When we think of the word “attention” it often conjures up images of a teacher yelling, “Pay attention!” in class when we were caught passing notes, our heads whipping around, our eyes gluing themselves to the black board. “Attention” is something that we relate to work or learning, and yet most of us still operate with our “attention" firmly switched to “passive” mode. We work on something until something grabs our attention. We scroll through posts on social media until we see something flashy and say, “oh, that caught my attention.”
Even the phrase “pay attention” connotes a definition of attention as something burdensome that costs you, that you have to “hand over”. And while this moves us into a more active practice of “Attention” (indicating that we have the power to control it), the Spanish use of attention is closer to how I understand this spiritual capacity. In Spanish we say: “prestando atencion”, which means “lend your attention” or “loan your attention”.
The act of lending your attention indicates that your attention is never something that leaves you, but rather an activating force you bestow on something, therefore placing you into an energetic relationship of exchange with that which you are offering your full self to.

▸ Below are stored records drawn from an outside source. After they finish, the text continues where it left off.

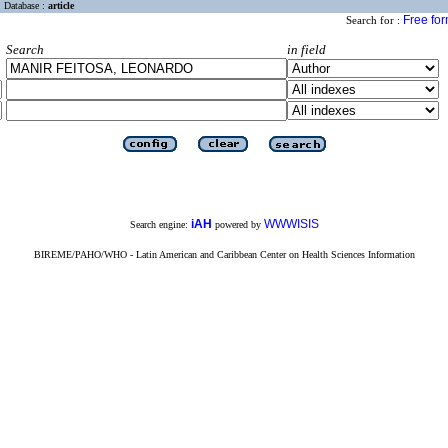
Database :
article
Free fo
Search for :
Search
in field
iAH
WWWISIS
Search engine:
powered by
BIREME/PAHO/WHO - Latin American and Caribbean Center on Health Sciences Information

Perhaps the single most useful tool that I’ve learned in the last several years has come at the hands of Cynthia Bourgeault’s teaching of this Gurdjieff based understanding of “Attention”:
"Energy flows where attention goes.”
I remember Cynthia sharing with us how she taught the concept of attention to her grandson by telling him his attention was like a flashlight in his heart, a laser beam of light that he could direct and turn on and energize whatever the light was pointing at.
Long after the deer moved on this morning, the exchange that had occurred stayed with me. No longer scattered, my attention remained recollected within me, and like a beam shining out of my heart I was able to enter into the requirements of my day with a focused presence that not only energized my work but in turn energized me.
According to Teilhard unity grows in accordance with this deeper form of seeing. We can infer that what he is describing is a capacity of what some describe as "heart perception," a vision that perceives from the whole rather than out of constant differentiation. Or as T.S.Eliot describes in East Coker of his Four Quartets,
"We must be still and still moving
into another intensity for a further union,
a deeper communion."
The ability to be agents of unity capable of a deeper communion can only begin with a transition to "another intensity" of an inner unity that results in coherent seeing: a gathered attention, the fruit of which is presence.
Contemporary sufi teacher, Kabir Helminski, sums it up this way:
"Whoever makes all cares into one care, the care for simply being present, will be relieved of all care by that Presence which is the creative power."
What if we began to understand our attention as a truly creative power that we can wield in service to unity and evolution?
Can you hold the world, “in the clasp of attention” as Mary Oliver describes…entering into a heartful exchange of energizing presence with whatever is on your plate today?
Here’s a little video I made with the above quote from Mary Oliver’s poem “Terns”. I realized that even this simple menial act of preparing food and eating can be energized by attention.
What will you loan your energizing force of attention to today?